RECORDS PROVIDED:

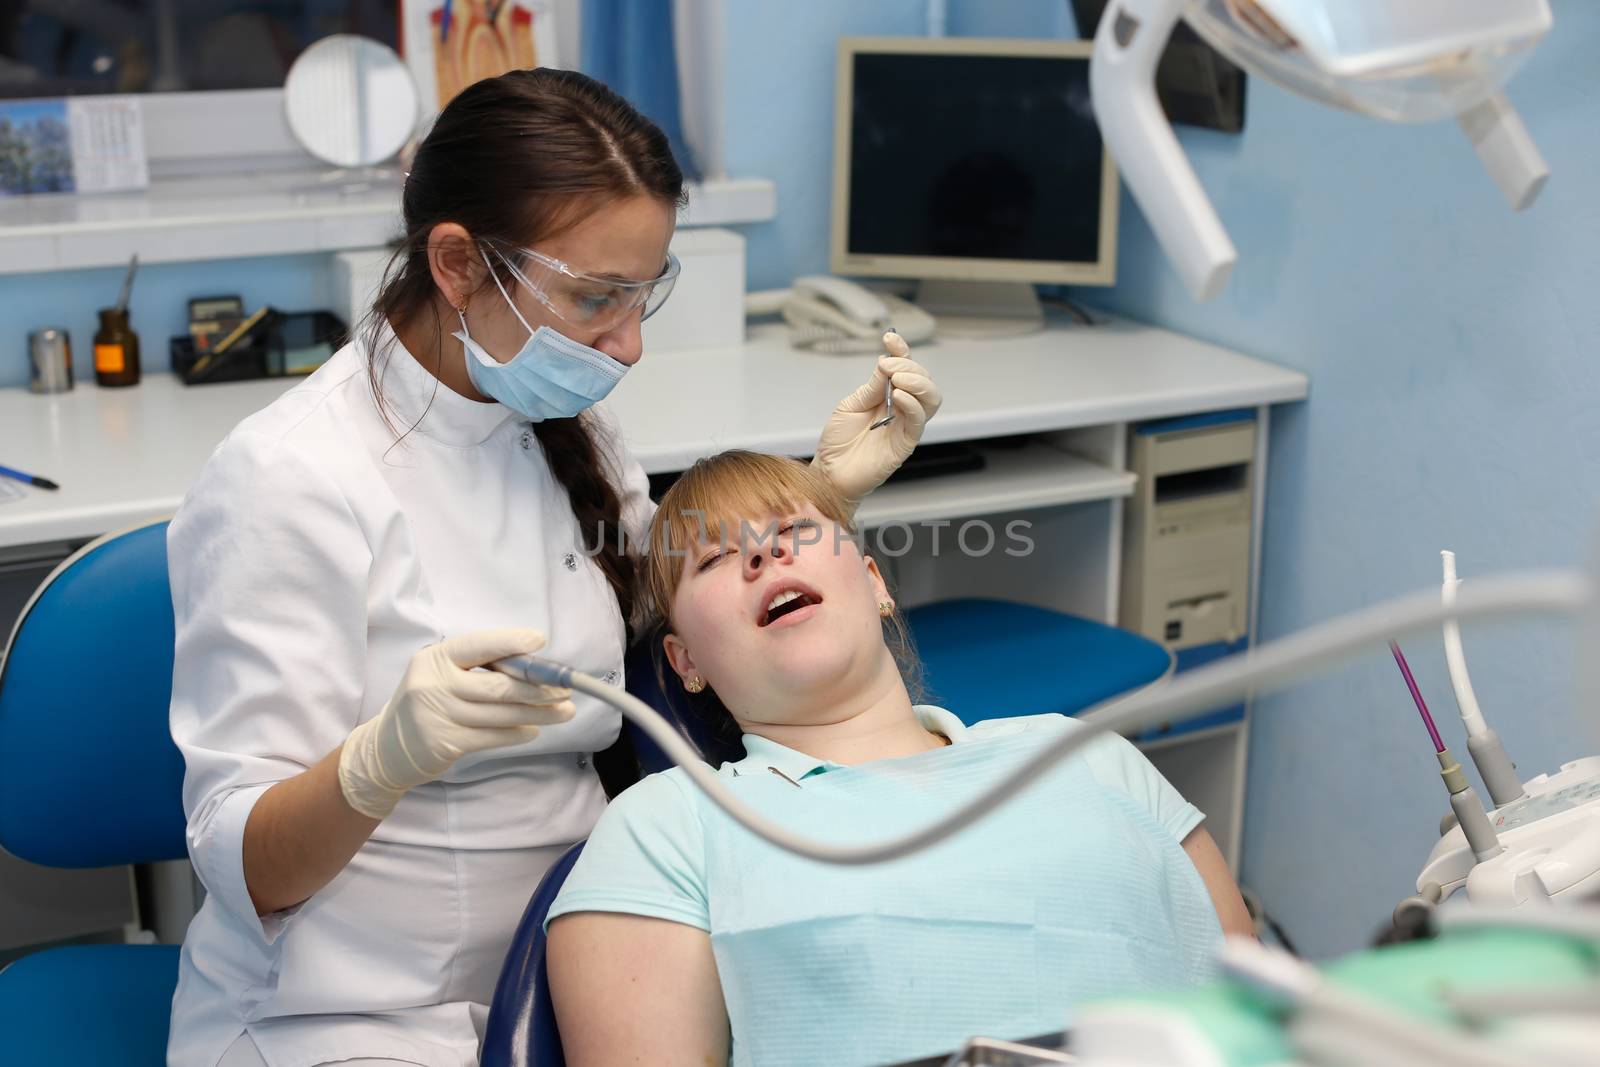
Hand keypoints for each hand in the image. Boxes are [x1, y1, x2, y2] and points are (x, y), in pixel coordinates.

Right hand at [338, 629, 574, 818]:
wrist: (386, 748)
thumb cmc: (426, 702)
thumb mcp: (441, 674)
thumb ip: (476, 667)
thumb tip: (530, 663)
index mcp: (435, 658)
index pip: (477, 645)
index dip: (510, 642)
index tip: (540, 641)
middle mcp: (434, 684)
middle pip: (499, 685)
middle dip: (539, 688)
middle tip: (566, 690)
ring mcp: (438, 715)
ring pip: (502, 713)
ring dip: (539, 713)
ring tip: (564, 712)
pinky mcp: (445, 743)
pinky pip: (493, 736)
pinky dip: (518, 733)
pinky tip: (533, 730)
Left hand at [811, 332, 942, 506]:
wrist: (830, 472)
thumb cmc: (839, 441)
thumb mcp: (851, 404)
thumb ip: (872, 387)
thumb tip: (887, 363)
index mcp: (888, 396)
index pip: (905, 369)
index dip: (902, 351)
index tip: (890, 338)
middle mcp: (901, 409)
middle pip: (923, 380)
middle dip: (910, 366)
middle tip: (888, 366)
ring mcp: (905, 426)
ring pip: (931, 399)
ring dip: (918, 382)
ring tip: (897, 379)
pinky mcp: (905, 444)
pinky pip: (918, 422)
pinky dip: (912, 405)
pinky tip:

REQUIRED ACTION: From the entries above, show each line that includes the string "thumb".

PROBLEM SOLUTION:
thumb cmc: (426, 702)
thumb mcp: (441, 674)
thumb ip: (476, 667)
thumb tip: (530, 663)
thumb cmc: (839, 441)
thumb mcp: (851, 404)
thumb ip: (872, 387)
thumb tip: (887, 363)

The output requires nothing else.